__Extract to read__.
## Start

1.1. This second consultation of this year is about a huge expansion of Heathrow Airport. It is open now, and until 13 September. You can respond online https://aec.heathrowconsultation.com/ - see the guidance below - or by email to ‘email@example.com’.
1.2. On Friday 19 July, Heathrow will present their scheme at 20 Cavendish Square, W1G 0RN, from 2-8pm. There you can find out more and also pick up a ‘Feedback Form’.
1.3. The scheme - see the map attached - has been criticised in the press as being massive overdevelopment. It is proposed that
* The number of flights arriving or leaving should increase by 58%, from 476,000 last year to 756,000 by 2050.
* Passenger numbers would increase even more sharply, by 77%, from some 80 million last year to 142 million in 2050.
* Cargo capacity is doubled from 1.7 to 3.4 million tonnes annually. Flights can be passenger plus cargo, or cargo only. Thus it is implied that, within the overall increase of 58%, cargo only flights will increase proportionately more.

## End

__Collected material__.
## Start

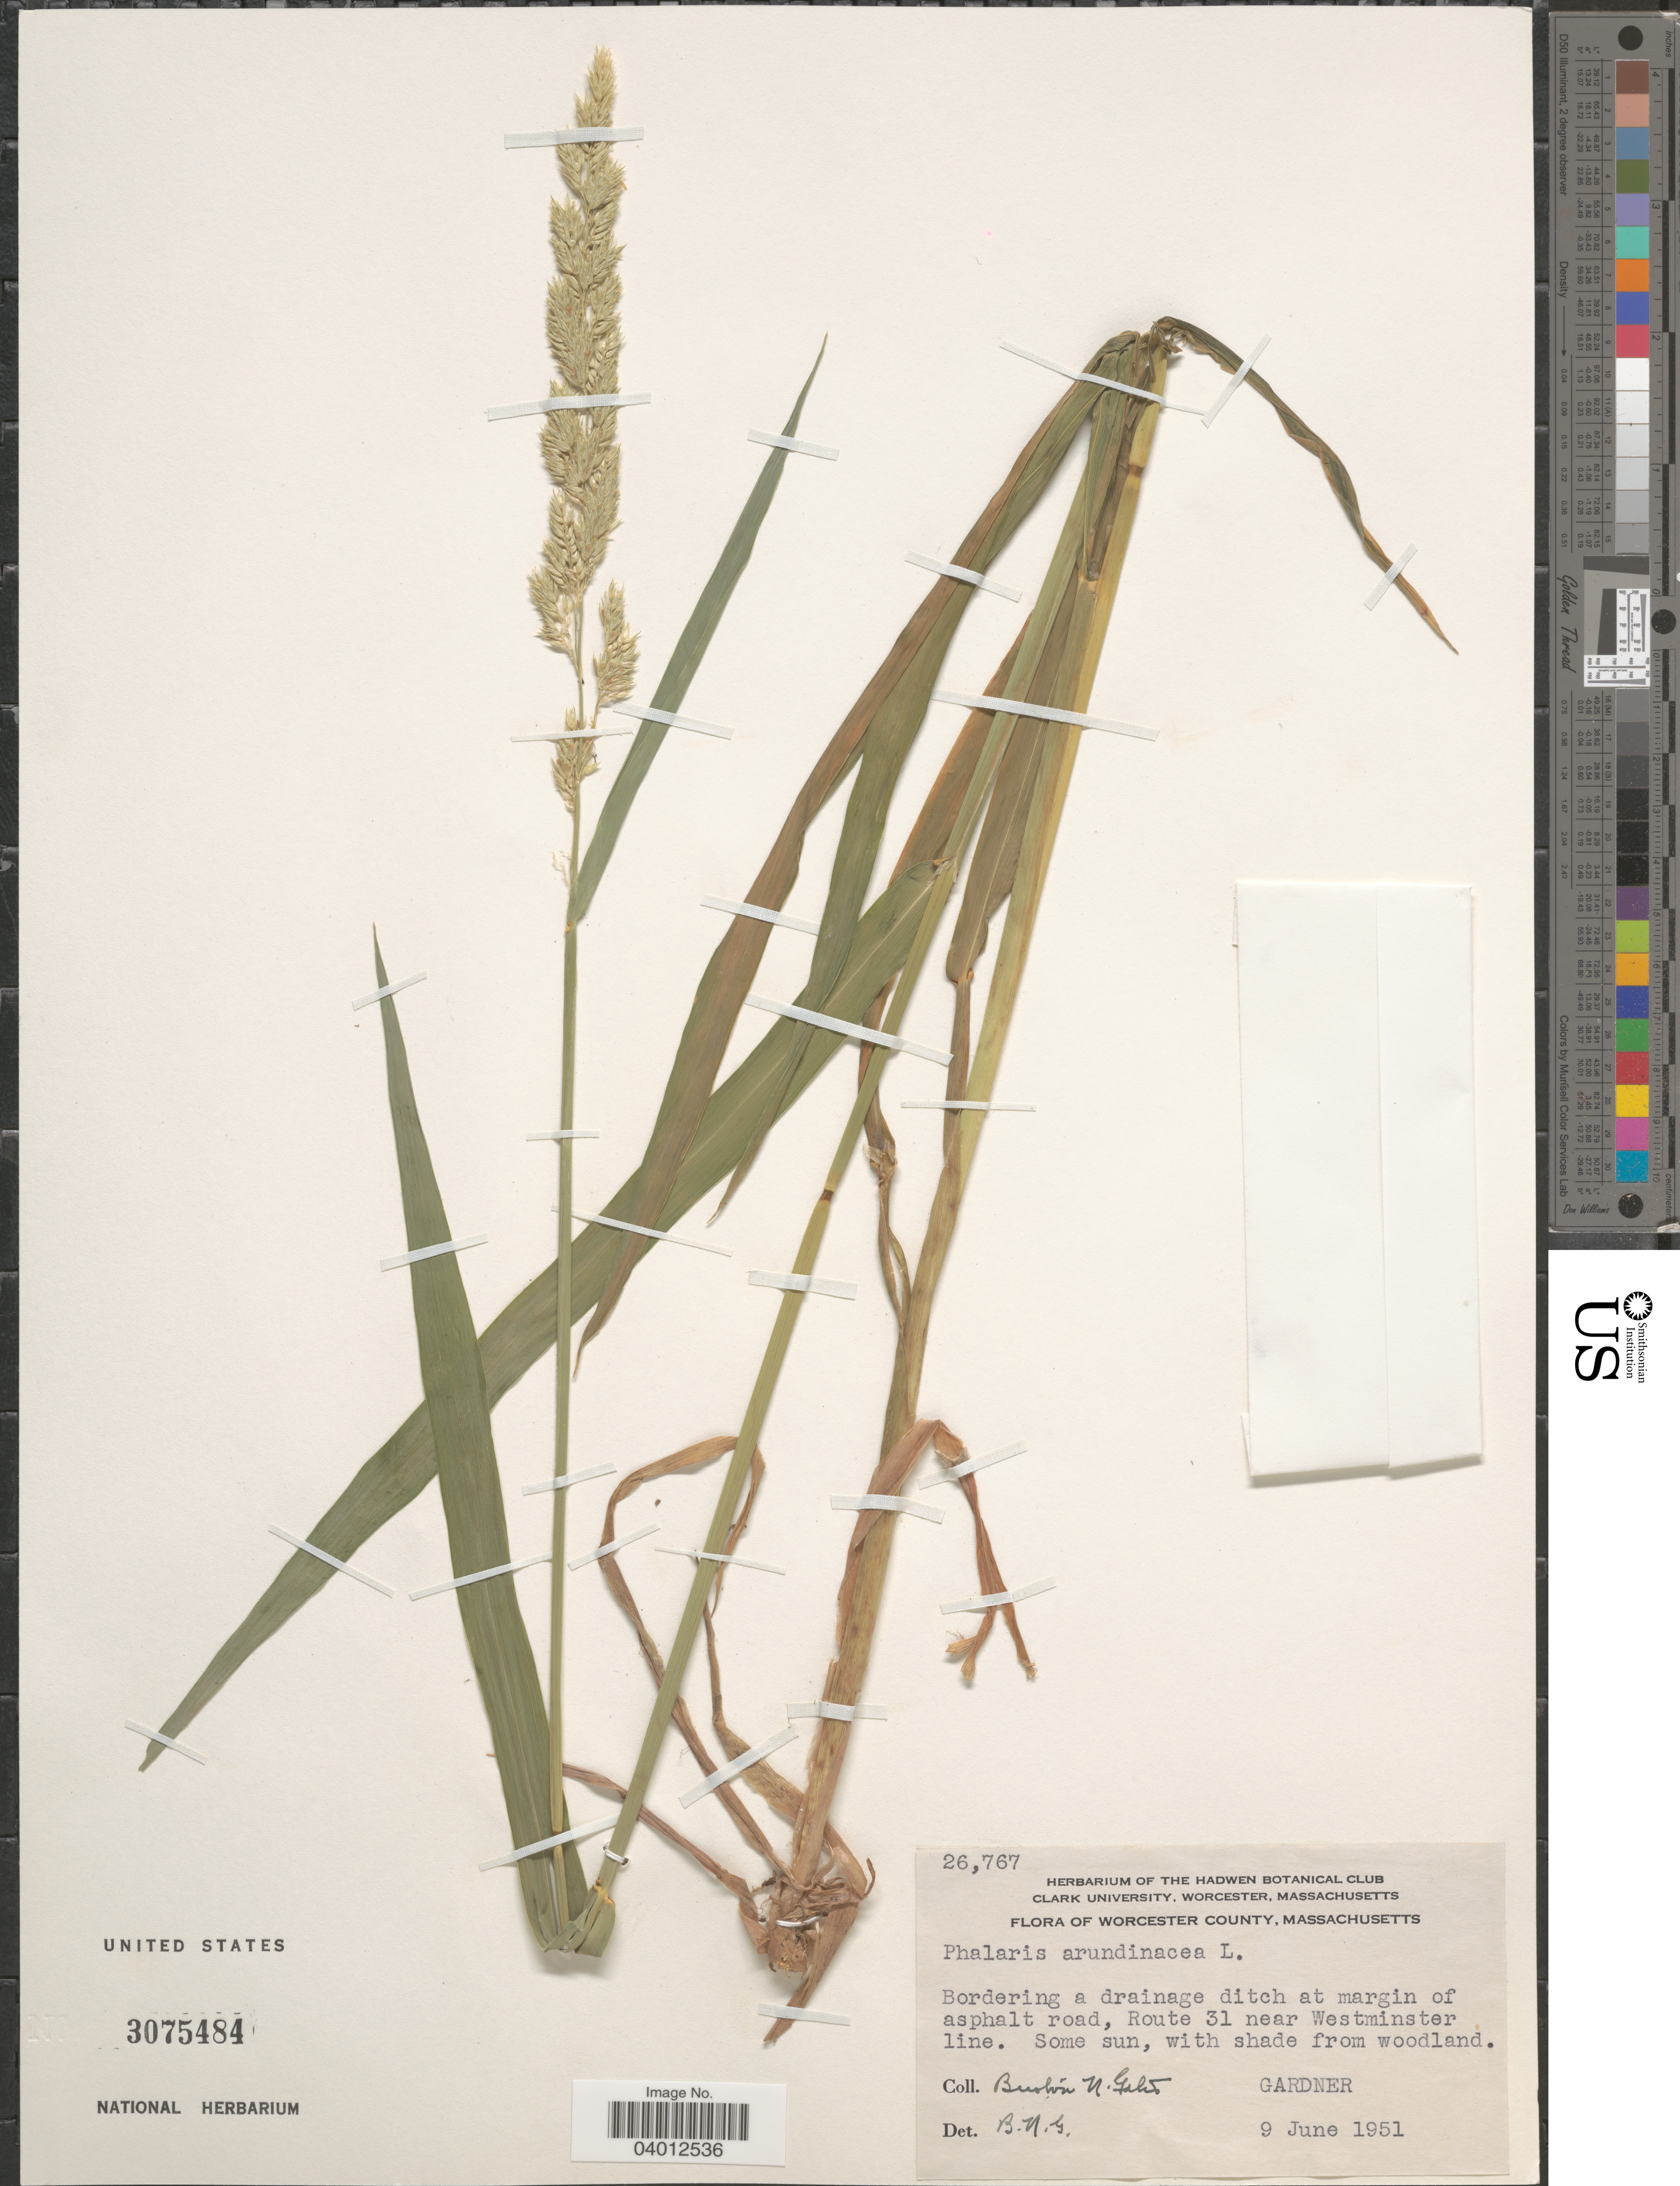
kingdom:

## End

__Directives__.
#1 In the Heathrow consultation text, turn the paragraph beginning "This second consultation of this year" into a short list that keeps its main facts.
#2 Resume the Heathrow consultation text, starting directly after its final sentence.

__Outputs by task__.
#1
- Topic: a huge expansion of Heathrow Airport, the second consultation this year
- Open now until 13 September
- Responses can be made online at https://aec.heathrowconsultation.com/ or by email to ‘email@example.com’

#2
1.4. The proposed third runway, situated to the north of the existing two runways, would be of full length and would be built out over the M25, which would have to be diverted in new tunnels situated to the the west of its current alignment. This would add some £12-18 billion to the cost, taking it to some £30 billion overall - nearly twice the cost of Crossrail. This additional cost is to be largely funded by tax payers, it seems. It has been predicted that airport landing charges would need to increase, in consequence, by some 50%.
1.5. Heathrow proposes two huge new car parks, said to to be the biggest in Europe. One, to the north, would have a capacity of 24,000 vehicles and the other to the south 22,000 vehicles. New rail connections, to the west and south, are planned but are not yet assured or costed, and will be funded by taxpayers.
2. ‘Early growth’.
2.1. The new runway would come into operation by 2026, but Heathrow also plans more intensive use of the existing two runways from 2022, an increase of some 25,000 flights, almost entirely very early in the morning.
2.2. This might seem a comparatively small number in proportion to 476,000 but for arrivals the increase would be concentrated in the early morning, from around 5am overhead, for an hour or so. At that time there are few departures, so that changing the runway used for departures to ‘mixed mode’ (both arrivals and departures), would allow a concentration of the increase in arriving flights early in the morning, probably on alternate mornings when the northern runway is being used in ‘mixed mode’.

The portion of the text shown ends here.